**Work task 1**
In the article on Arkansas's social media laws, when did lawmakers approve the two new laws?
**Work task 2**
Transcribe the article on Arkansas's social media laws word for word, beginning at the words "A nonprofit trade" and stopping after "to the complaint.".
[Page text Boundary: Start]
Sen. Tyler Dees at the Capitol in 2025State Sen. Tyler Dees (R-Siloam Springs) was the lead sponsor of the bills to amend Arkansas’s Social Media Safety Act, which was previously blocked by a judge. Credit: Brian Chilson

A nonprofit trade association for internet companies is again suing Arkansas over legislation regulating social media platforms, arguing two new state laws are unconstitutional. 

Approved by lawmakers in April, the laws would prohibit social media platforms from promoting addictive behavior and allow parents to sue if their child is harmed due to content they’re exposed to.

NetChoice argued in a lawsuit filed last week that the laws violate the First Amendment and are preempted by the federal Communications Decency Act, which protects online service providers from being sued for content created by users, according to the complaint.
[Page text Boundary: End]
[Information provided Boundary: Start]
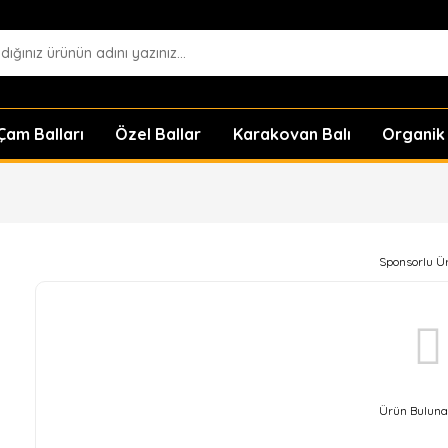
am Balları
Özel Ballar
Karakovan Balı
Organik
Sponsorlu Ü
Ürün Buluna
[Information provided Boundary: End]
**Answer section 1**
In April.

**Answer section 2**
A nonprofit trade association for internet companies is again suing Arkansas over legislation regulating social media platforms, arguing two new state laws are unconstitutional. 

Approved by lawmakers in April, the laws would prohibit social media platforms from promoting addictive behavior and allow parents to sue if their child is harmed due to content they’re exposed to.

NetChoice argued in a lawsuit filed last week that the laws violate the First Amendment and are preempted by the federal Communications Decency Act, which protects online service providers from being sued for content created by users, according to the complaint.